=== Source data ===
────────────────
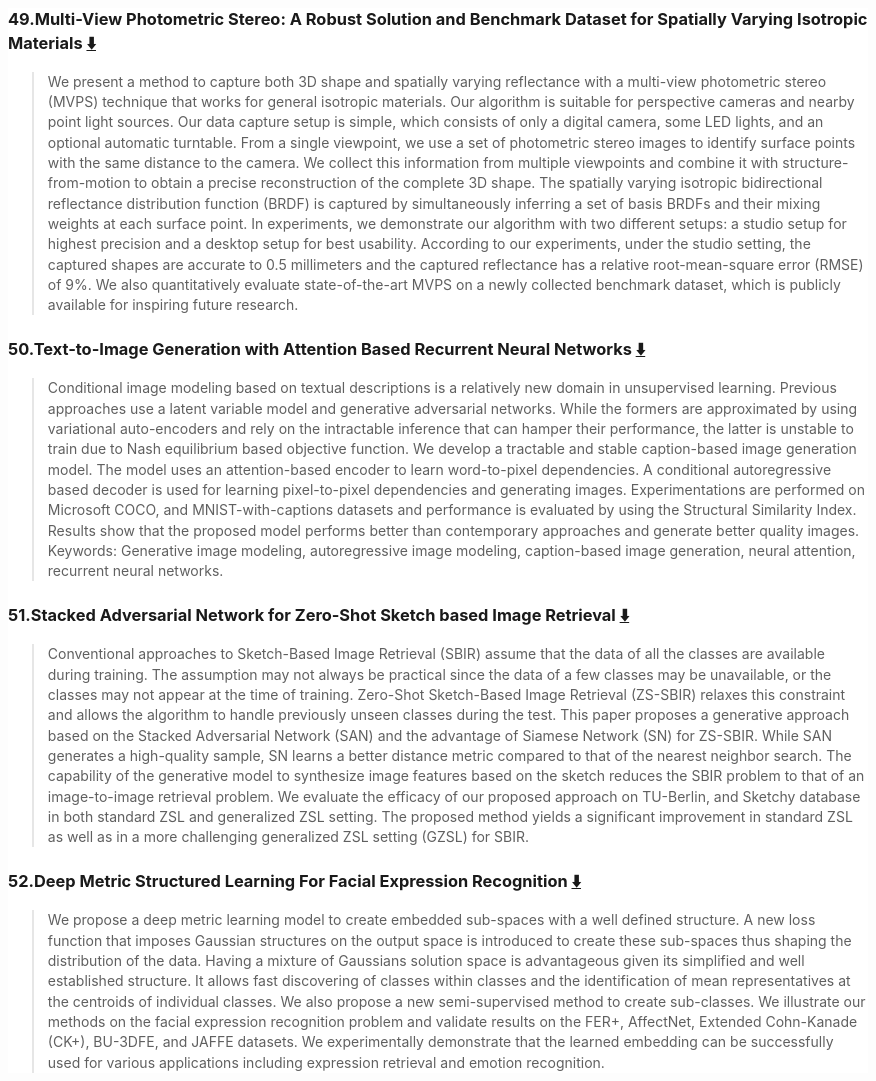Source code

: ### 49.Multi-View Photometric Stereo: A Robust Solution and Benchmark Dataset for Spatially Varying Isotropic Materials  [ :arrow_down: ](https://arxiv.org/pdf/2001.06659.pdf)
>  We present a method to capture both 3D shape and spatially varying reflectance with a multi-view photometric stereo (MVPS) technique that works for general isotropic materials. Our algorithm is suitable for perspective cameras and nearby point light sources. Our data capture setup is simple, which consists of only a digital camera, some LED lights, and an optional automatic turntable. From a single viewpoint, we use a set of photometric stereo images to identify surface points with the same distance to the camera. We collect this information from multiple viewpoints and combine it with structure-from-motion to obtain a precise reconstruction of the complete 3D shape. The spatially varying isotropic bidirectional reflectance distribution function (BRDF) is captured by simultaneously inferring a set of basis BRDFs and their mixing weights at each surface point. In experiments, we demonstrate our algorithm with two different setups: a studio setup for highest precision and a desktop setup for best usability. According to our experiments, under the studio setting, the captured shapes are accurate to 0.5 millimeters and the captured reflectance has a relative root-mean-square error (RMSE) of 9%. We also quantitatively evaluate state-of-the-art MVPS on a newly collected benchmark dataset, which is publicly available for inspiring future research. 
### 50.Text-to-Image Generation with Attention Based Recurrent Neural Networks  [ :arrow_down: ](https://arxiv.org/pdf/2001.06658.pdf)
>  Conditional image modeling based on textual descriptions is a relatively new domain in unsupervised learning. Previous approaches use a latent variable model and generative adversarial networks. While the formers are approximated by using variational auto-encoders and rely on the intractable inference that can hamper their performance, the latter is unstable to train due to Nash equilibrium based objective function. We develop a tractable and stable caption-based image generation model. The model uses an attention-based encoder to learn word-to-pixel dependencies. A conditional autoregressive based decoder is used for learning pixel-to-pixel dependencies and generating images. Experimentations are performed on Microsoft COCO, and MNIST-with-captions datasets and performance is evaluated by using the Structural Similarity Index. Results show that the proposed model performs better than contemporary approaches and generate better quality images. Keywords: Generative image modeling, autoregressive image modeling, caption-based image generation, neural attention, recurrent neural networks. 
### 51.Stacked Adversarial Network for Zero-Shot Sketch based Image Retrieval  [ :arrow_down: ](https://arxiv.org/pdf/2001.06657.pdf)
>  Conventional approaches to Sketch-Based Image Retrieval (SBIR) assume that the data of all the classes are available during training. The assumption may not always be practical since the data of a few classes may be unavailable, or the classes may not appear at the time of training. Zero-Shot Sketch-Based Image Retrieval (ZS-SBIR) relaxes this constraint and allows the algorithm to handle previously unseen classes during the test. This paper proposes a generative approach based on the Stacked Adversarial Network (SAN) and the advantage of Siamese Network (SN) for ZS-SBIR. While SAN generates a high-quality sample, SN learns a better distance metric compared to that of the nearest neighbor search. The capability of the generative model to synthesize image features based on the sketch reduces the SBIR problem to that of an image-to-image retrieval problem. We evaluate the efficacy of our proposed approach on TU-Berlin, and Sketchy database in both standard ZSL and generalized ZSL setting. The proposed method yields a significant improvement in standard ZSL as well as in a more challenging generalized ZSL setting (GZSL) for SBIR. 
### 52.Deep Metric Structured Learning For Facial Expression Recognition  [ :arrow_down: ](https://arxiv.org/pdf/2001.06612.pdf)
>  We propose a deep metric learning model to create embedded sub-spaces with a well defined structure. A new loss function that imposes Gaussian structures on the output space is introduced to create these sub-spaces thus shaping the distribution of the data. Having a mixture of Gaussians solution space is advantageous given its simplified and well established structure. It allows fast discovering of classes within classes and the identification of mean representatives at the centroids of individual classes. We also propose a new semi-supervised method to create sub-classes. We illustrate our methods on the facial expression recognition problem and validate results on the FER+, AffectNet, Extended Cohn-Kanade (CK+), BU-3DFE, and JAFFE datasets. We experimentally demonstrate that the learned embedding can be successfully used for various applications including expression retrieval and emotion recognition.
────────────────
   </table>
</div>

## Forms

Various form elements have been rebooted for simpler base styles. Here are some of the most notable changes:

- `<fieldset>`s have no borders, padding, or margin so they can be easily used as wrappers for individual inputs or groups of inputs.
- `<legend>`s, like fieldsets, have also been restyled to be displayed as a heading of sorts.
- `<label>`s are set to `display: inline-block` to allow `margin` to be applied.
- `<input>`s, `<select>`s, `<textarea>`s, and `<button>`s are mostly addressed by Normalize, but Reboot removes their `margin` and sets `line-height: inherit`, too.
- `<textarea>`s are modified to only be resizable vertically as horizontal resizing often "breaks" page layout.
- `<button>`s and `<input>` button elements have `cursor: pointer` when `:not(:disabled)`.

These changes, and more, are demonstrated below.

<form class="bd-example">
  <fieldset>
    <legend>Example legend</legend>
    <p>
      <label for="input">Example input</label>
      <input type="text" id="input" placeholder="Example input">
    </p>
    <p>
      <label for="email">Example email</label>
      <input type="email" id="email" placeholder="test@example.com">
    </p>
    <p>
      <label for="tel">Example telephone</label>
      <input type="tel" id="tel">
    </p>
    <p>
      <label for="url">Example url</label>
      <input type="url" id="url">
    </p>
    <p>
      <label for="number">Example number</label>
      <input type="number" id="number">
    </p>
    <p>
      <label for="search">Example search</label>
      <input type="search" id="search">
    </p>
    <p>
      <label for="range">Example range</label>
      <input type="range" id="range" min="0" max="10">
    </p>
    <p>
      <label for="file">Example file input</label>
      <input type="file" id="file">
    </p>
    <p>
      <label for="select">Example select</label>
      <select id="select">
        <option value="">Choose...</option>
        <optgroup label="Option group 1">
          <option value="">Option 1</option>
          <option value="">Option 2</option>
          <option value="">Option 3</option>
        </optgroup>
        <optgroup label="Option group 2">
────────────────
=== How to complete this task ===
Can you lay out the lines of the listing above as a numbered list, starting at the line that has "Various form elements" and stopping after the line that has "button elements have", with blank lines left out?

=== Output for this exercise ===
1. Various form elements have been rebooted for simpler base styles. Here are some of the most notable changes:
2. - `<fieldset>`s have no borders, padding, or margin so they can be easily used as wrappers for individual inputs or groups of inputs.
3. - `<legend>`s, like fieldsets, have also been restyled to be displayed as a heading of sorts.
4. - `<label>`s are set to `display: inline-block` to allow `margin` to be applied.
5. - `<input>`s, `<select>`s, `<textarea>`s, and `<button>`s are mostly addressed by Normalize, but Reboot removes their `margin` and sets `line-height: inherit`, too.
6. - `<textarea>`s are modified to only be resizable vertically as horizontal resizing often "breaks" page layout.
7. - `<button>`s and `<input>` button elements have `cursor: pointer` when `:not(:disabled)`.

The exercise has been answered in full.